**Work instruction:** Copy the stretch of the Shabbaton notes from "In case I don't" through "the same things.", replacing "debris" with "dust".

**Extract:**
Sunday, September 17, 2006

AishDas Shabbaton Elul 2006 III

Friday night's panel discussion, on converting intentional sins (zedonot) to merits (zechuyot) through Repentance from Love is available here, hosted by AishDas.

In case I don't get to write up more substantial summaries, here are my initial notes from the first two sessions at the Shabbaton:

Lessons of 12/23 - how do I change my life? (R' Micha Berger):

How have we changed? teshuvah? what about "one day before we die"

How do we change? Micha narrated his experiences on 9/11, walking into and back out of the cloud of debris, since he came from Battery Park, walking up the island to his brother on 97th, tremendous sense of everyone helping everyone else, getting home at 11-12 at night. Everyone said "the world changed, we have changed", but after a year, let alone five, is it really that changed?

One thing I've sadly noticed is that every year I do teshuvah for pretty much the same things.

There is a verse in Devarim (Deut) which reads "The 'Eyes' of G-d are on [the Land of Israel] from reishis hashanah ad acharis shanah -- the beginning of the year until the end of a year." The Satmar Rav points out the asymmetery; first the use of "hashanah", "THE year", but it closes with just "shanah", "A year".

The Satmar Rav notes that unfortunately that is the way with most of us. Every year, when it begins, we are all excited and determined. "This is going to be THE year!" The year I finally have the patience my children deserve, the year I get to synagogue regularly, the year... But the year goes by, and by the end, it's just "a year", another year on the calendar.

To avoid this, we need to look at teshuvah as a process, not as a goal. How do I keep getting better, rather than how far am I from my ideal state? Paraphrasing Kierkegaard: becoming not being. Teshuvah as a process, not as a one-shot deal on Yom Kippur or even during Elul, but on-going:

Don't focus on "who do I want to be", but "how do I keep becoming better" - teshuvah is stepping on the accelerator, not arriving at a destination.

Landmark coordinate records:
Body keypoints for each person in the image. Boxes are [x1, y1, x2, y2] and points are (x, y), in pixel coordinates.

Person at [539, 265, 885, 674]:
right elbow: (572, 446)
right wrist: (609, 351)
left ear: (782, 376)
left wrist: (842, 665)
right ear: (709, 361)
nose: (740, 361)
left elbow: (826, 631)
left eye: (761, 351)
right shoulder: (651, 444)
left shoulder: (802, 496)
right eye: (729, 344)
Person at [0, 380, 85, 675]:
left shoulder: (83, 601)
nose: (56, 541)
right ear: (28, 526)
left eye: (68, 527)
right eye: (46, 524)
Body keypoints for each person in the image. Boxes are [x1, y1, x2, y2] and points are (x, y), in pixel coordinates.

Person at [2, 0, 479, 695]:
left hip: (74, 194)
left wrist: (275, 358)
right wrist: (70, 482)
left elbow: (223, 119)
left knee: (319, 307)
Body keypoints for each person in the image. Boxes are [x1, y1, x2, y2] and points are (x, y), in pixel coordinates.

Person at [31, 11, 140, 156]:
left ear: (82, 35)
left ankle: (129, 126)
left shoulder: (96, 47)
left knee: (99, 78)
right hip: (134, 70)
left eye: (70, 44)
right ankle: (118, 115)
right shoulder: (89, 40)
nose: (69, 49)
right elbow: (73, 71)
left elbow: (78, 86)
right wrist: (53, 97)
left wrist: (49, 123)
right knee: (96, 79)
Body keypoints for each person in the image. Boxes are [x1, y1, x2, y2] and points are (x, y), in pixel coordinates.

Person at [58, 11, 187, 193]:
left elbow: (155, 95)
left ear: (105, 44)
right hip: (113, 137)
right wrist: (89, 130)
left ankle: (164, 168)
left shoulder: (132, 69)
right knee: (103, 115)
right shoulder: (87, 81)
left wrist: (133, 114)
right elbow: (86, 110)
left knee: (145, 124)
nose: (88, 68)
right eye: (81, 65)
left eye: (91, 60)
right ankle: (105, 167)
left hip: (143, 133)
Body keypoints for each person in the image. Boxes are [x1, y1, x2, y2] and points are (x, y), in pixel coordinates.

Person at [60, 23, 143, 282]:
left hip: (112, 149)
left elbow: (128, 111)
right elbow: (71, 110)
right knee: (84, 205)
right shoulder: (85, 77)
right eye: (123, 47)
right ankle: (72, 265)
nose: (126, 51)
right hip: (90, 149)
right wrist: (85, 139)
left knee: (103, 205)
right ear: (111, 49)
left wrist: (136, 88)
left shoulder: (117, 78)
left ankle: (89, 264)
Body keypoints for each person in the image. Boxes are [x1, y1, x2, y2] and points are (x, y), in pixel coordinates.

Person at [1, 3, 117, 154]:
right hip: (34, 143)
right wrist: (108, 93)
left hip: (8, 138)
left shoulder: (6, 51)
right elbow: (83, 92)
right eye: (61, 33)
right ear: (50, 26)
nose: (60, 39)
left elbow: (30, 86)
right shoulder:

**Written response:**
In case I don't get to write up more substantial summaries, here are my initial notes from the first two sessions at the Shabbaton:

Lessons of 12/23 - how do I change my life? (R' Micha Berger):

How have we changed? teshuvah? what about "one day before we die"

How do we change? Micha narrated his experiences on 9/11, walking into and back out of the cloud of dust, since he came from Battery Park, walking up the island to his brother on 97th, tremendous sense of everyone helping everyone else, getting home at 11-12 at night. Everyone said "the world changed, we have changed", but after a year, let alone five, is it really that changed?

One thing I've sadly noticed is that every year I do teshuvah for pretty much the same things.